News | August 11, 2021


Family Offices – tax compliance during the pandemic

As well as the standard tax compliance themes with which a family office must deal, the past year has presented a new issue as a result of the Covid-19 pandemic. This relates to tax residency. In the UK, there have been, to date, three national “lockdowns” during which travel bans have been imposed in respect of leaving the UK. This has led to members of internationally mobile families, who have been here temporarily during the course of the pandemic, becoming “stranded” in the UK for a prolonged period.

A Covid-enforced stay in the UK can impact on tax residency status for both the individual personally and any companies or trusts with which they are associated. In the UK, there is a statutory test in Finance Act 2013 to determine whether an individual is resident for UK tax purposes. There are different tests for different circumstances but these all involve an element of day-counting. Days spent in the UK due to “exceptional circumstances” can be discounted.

The UK government confirmed in March 2020 that days spent in the UK for reasons relating to the pandemic, including the closure of international borders or the UK government’s advice not to travel, would constitute “exceptional circumstances”. This concession is helpful but there are two important points to note. Firstly, the maximum number of days that can be discounted is 60. Individuals who have followed the government’s travel advice since March last year will have exceeded this limit. Secondly, the “exceptional circumstances” rules do not apply to all the day-counting elements of the statutory residence test. For example, those who have come to the UK to work could potentially become UK tax resident (subject to other factors) if they work in the UK for more than three hours on at least 40 days, with no discounts permitted. Professional bodies in the UK have been in dialogue with the government on extending the “exceptional circumstances”. concession, but so far without success.

Family offices should therefore take advice in relation to any affected family members for the tax year ending 5 April 2021. Becoming UK tax resident will bring an individual within the scope of UK income tax and capital gains tax. However, if a double taxation agreement applies and an individual can rely on the “tiebreaker” tests, the UK government have stated that tax treaty residence will not change as a result of spending time in a temporary location.

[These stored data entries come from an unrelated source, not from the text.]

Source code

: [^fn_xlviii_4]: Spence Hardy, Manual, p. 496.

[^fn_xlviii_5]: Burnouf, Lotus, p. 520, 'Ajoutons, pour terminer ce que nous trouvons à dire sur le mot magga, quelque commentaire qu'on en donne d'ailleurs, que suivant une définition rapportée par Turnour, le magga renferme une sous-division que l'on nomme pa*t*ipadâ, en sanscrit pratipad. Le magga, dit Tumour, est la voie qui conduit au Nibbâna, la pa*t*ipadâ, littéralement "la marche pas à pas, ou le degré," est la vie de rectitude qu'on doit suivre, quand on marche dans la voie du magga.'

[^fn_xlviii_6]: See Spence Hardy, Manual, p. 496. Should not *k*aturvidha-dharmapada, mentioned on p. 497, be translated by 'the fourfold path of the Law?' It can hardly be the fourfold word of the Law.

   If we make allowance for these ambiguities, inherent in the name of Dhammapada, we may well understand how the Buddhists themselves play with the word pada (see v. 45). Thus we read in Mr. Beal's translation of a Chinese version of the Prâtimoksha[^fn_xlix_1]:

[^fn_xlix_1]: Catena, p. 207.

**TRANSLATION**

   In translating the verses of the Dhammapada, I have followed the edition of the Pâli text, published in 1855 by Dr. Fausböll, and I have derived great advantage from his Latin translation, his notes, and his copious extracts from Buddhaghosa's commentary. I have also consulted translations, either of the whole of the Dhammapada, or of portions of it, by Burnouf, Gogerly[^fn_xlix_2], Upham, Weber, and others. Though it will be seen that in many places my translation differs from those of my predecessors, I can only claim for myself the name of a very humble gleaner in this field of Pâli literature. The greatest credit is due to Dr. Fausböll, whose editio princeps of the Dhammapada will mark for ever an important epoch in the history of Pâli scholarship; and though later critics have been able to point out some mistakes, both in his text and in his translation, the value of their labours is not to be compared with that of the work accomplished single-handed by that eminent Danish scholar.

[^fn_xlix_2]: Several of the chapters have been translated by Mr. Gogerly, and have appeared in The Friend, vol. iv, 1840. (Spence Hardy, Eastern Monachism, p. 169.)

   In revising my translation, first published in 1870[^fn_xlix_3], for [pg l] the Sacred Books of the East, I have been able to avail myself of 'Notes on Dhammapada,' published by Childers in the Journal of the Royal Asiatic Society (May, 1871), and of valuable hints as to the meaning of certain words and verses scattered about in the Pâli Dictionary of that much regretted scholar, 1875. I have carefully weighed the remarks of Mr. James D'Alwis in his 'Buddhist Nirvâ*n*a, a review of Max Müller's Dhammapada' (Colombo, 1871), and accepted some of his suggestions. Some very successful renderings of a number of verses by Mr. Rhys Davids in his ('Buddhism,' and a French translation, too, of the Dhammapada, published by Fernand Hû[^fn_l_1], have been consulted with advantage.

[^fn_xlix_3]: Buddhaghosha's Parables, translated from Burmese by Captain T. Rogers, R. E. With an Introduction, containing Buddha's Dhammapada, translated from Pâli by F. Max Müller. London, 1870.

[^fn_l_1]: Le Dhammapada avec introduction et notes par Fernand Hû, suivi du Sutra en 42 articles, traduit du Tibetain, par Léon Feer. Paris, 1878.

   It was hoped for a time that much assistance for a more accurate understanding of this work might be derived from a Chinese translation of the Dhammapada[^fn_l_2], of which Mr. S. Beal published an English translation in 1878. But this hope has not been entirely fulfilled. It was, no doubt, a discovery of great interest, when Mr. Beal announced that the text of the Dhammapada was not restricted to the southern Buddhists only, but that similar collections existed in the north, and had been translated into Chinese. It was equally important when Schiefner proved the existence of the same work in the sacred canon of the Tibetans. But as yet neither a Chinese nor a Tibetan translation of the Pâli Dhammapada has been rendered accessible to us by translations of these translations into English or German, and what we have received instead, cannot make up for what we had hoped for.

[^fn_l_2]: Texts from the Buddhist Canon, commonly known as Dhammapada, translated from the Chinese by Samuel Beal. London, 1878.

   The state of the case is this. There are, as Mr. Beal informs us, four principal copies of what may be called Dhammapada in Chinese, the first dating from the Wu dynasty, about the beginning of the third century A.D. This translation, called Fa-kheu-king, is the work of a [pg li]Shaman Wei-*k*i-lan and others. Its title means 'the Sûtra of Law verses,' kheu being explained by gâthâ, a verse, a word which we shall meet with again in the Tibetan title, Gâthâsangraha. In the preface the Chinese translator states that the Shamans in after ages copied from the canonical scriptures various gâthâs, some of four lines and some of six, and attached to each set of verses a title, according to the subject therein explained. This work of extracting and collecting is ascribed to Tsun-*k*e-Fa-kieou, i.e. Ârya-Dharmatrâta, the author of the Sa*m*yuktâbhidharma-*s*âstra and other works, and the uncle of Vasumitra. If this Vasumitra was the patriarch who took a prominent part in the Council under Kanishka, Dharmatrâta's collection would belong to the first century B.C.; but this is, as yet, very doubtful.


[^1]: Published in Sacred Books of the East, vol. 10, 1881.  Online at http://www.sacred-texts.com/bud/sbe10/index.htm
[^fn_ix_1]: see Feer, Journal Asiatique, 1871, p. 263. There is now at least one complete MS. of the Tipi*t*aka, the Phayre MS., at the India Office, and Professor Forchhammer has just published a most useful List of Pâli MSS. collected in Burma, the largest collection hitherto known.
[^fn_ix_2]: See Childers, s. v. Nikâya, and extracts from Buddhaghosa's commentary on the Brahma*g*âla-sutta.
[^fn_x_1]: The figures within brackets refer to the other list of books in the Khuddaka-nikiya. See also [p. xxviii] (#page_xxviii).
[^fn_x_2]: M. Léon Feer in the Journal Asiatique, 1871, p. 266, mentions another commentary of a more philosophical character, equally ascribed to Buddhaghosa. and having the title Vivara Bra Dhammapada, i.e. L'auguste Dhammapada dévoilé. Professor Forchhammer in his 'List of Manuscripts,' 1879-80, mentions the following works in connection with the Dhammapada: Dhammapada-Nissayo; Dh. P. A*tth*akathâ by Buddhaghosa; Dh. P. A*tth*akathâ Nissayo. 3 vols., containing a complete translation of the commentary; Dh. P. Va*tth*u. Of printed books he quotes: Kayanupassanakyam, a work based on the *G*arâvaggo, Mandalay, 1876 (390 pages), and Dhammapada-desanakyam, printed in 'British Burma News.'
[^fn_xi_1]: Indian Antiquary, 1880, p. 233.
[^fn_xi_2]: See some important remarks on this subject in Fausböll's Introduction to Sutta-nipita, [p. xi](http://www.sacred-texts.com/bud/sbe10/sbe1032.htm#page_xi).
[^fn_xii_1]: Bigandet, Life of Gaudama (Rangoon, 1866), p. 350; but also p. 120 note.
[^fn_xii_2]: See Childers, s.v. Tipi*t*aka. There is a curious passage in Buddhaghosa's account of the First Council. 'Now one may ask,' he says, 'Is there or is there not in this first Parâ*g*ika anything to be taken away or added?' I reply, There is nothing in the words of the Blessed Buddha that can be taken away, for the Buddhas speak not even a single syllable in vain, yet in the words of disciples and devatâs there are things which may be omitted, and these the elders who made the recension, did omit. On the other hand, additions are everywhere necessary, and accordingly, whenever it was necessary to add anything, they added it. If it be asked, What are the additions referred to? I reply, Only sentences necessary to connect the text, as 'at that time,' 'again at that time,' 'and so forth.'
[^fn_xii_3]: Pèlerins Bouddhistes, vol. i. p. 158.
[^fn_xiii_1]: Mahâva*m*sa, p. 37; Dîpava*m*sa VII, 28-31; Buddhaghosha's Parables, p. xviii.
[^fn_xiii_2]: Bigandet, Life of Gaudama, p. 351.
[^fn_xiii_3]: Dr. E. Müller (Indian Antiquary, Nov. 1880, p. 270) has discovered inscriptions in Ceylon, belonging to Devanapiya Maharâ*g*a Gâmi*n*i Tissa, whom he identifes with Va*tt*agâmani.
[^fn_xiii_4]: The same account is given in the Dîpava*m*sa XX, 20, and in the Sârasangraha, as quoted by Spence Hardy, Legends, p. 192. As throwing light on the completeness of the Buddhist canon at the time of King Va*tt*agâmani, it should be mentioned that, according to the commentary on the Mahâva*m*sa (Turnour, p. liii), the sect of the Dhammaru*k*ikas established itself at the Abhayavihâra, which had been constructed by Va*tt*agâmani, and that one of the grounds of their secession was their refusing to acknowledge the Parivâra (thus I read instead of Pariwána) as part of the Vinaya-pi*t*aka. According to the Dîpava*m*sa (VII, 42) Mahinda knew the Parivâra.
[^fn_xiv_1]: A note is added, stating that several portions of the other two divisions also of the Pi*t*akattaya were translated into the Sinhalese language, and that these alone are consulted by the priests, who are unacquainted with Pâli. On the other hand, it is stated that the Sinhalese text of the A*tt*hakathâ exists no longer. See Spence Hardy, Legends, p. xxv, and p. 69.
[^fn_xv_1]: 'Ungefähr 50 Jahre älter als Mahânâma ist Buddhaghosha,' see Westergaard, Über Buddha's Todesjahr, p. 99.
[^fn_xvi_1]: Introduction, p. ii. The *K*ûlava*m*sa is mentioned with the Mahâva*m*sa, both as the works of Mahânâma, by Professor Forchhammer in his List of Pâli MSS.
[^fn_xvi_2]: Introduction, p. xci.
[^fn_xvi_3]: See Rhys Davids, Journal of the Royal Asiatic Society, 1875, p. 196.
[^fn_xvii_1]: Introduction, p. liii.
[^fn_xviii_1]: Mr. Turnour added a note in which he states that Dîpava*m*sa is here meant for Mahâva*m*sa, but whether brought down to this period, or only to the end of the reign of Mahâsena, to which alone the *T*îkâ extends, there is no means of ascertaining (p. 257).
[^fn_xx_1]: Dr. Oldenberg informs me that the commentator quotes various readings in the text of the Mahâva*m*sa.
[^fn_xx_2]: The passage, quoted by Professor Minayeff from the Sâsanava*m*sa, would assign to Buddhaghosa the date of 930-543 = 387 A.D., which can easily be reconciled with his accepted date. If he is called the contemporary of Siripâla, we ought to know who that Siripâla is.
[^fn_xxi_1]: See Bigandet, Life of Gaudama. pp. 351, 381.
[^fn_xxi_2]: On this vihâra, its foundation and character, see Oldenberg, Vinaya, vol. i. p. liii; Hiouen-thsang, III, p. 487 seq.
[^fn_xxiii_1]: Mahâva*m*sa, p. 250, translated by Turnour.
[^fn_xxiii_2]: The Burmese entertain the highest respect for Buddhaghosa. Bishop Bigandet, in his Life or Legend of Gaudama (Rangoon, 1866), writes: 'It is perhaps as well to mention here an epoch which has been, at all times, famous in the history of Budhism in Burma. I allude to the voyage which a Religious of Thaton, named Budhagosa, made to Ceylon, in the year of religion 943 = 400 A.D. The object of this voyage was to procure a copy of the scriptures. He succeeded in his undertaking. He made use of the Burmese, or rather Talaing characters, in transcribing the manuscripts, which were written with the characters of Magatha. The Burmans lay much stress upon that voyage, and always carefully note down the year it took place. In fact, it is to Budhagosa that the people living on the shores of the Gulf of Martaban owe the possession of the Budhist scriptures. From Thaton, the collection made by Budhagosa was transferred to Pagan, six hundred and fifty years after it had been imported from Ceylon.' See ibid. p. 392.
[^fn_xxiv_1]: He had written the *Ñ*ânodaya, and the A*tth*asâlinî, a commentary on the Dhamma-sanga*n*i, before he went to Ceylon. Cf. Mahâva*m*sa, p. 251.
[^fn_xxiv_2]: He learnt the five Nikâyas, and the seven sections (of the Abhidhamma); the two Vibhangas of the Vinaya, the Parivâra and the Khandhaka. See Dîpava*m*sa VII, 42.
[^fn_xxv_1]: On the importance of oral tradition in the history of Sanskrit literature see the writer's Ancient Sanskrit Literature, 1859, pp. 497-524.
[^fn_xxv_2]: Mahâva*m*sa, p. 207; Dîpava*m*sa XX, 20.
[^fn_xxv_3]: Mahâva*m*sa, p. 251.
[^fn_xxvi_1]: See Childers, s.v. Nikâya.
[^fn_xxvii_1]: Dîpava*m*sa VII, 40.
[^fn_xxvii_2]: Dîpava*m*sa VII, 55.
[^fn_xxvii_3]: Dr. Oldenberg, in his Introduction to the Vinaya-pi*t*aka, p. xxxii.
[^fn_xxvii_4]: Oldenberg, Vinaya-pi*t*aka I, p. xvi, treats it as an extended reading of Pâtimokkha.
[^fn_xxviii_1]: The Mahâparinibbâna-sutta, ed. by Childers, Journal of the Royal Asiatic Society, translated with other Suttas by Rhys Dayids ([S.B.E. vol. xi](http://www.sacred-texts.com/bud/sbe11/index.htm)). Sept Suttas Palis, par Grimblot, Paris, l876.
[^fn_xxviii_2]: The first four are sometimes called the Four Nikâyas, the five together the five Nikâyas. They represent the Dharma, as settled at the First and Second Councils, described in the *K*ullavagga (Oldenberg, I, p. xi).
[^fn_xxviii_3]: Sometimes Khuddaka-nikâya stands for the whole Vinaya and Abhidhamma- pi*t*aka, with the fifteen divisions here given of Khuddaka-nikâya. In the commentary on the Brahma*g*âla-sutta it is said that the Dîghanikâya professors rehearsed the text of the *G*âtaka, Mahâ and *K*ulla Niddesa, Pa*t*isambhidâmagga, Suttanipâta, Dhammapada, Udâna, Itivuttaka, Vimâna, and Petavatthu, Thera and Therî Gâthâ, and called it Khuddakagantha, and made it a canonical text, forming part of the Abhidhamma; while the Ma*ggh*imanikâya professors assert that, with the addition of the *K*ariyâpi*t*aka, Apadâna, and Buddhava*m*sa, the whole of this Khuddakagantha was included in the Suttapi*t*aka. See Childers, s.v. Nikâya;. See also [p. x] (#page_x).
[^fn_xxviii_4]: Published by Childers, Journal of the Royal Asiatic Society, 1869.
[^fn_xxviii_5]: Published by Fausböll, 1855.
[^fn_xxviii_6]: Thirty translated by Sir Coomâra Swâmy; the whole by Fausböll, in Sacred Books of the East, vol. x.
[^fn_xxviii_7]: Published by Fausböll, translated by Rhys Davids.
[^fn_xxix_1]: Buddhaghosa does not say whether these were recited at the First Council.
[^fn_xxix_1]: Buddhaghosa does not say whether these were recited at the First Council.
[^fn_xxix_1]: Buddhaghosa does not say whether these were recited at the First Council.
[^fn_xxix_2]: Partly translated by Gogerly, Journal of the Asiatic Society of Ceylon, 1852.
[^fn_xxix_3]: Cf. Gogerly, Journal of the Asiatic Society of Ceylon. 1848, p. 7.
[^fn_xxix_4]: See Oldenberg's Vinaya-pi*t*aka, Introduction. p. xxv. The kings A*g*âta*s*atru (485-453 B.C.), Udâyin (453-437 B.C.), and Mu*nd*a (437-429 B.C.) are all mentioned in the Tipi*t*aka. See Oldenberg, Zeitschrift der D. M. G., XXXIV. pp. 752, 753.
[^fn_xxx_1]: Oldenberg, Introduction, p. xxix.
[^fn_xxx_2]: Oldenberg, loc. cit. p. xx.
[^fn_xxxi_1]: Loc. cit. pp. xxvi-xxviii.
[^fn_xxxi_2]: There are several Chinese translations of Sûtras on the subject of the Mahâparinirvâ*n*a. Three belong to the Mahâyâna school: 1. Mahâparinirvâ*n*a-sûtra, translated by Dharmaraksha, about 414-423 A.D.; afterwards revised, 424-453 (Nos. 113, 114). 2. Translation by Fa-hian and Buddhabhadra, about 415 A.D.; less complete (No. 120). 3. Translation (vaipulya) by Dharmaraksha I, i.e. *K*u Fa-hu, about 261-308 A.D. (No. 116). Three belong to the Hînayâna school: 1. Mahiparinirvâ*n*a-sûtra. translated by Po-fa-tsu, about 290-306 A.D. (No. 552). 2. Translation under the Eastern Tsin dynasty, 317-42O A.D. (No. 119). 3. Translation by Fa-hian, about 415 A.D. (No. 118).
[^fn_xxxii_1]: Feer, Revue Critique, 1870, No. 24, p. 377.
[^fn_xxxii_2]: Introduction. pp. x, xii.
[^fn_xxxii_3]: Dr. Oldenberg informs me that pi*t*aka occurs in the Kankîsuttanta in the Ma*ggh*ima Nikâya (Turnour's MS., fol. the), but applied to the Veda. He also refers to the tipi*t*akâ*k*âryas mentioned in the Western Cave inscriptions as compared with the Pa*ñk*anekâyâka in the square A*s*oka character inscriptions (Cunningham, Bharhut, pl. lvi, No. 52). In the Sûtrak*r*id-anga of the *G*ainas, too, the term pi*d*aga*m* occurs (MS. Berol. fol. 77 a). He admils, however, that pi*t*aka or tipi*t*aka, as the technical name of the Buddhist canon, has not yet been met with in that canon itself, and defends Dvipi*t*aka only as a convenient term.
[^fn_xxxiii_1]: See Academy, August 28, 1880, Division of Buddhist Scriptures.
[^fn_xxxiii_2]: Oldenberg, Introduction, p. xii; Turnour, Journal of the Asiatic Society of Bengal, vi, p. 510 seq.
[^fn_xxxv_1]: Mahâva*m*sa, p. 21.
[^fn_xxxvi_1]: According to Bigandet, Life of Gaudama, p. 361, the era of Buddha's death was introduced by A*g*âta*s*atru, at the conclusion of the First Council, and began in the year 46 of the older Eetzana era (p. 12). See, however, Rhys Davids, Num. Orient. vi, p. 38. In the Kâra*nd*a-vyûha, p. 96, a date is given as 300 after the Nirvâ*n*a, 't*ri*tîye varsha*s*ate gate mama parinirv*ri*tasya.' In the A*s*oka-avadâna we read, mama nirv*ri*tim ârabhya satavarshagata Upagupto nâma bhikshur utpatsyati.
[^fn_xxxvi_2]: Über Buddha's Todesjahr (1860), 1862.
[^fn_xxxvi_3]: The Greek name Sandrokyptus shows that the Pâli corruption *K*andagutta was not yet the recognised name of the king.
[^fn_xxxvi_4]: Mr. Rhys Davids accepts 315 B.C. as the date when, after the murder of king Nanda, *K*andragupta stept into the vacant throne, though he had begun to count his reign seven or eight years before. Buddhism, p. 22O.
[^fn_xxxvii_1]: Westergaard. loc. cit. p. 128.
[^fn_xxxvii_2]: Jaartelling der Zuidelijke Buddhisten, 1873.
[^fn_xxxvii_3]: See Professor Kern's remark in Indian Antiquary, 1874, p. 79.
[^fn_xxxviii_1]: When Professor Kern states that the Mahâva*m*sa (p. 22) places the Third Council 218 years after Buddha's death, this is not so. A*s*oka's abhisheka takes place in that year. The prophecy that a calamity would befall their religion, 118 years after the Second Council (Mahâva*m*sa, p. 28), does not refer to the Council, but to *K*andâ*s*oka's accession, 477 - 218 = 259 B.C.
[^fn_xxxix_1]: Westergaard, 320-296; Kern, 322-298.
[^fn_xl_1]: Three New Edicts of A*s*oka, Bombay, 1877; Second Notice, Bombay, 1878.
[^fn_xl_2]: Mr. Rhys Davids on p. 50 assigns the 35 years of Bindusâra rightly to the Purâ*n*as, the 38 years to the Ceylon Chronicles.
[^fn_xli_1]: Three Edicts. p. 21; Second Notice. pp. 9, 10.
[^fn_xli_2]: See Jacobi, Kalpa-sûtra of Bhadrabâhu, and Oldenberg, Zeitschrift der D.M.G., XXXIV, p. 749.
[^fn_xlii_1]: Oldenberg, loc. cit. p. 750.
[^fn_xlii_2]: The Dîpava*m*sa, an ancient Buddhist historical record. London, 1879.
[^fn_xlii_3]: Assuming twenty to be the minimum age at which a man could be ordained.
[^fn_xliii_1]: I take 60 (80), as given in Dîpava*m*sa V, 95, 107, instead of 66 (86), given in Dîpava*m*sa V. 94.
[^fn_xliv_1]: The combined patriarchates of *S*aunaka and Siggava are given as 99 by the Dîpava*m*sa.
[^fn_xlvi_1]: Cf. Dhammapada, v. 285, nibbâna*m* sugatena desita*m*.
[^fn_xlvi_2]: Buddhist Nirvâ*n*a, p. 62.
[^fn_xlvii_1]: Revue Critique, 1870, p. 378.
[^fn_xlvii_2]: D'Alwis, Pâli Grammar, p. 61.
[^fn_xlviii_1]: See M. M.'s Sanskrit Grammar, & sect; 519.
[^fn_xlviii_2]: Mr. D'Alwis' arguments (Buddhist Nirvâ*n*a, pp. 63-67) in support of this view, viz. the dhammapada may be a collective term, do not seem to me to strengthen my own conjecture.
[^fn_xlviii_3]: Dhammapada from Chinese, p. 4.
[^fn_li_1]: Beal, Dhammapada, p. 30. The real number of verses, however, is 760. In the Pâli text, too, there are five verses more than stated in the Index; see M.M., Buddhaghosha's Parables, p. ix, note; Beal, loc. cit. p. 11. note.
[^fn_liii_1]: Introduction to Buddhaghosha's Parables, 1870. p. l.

As well as personal tax, the family office must consider the potential impact on non- UK companies and trusts within the family office structure. If a director, stranded in the UK during the UK’s Covid restrictions, takes significant decisions relating to the company in the UK, there is a risk that the company could be deemed to be “centrally managed and controlled” here and the company subject to UK tax on its profits. The UK government has not made any Covid-related concessions in respect of corporate residency. Affected directors should consider deferring major strategic decisions until they are outside the UK wherever possible and keep accurate contemporaneous records of all meetings.

Being able to show a historic record of decision making outside of the UK over a longer period could be persuasive. Trustees of non-UK trusts should also take advice but unless the unexpected UK residency of a trustee causes all of the trustees to be UK tax resident or the settlor of the trust was resident, domiciled or deemed domiciled when they set up or added funds to the trust, the tax residency of the trust for UK purposes is unlikely to be affected.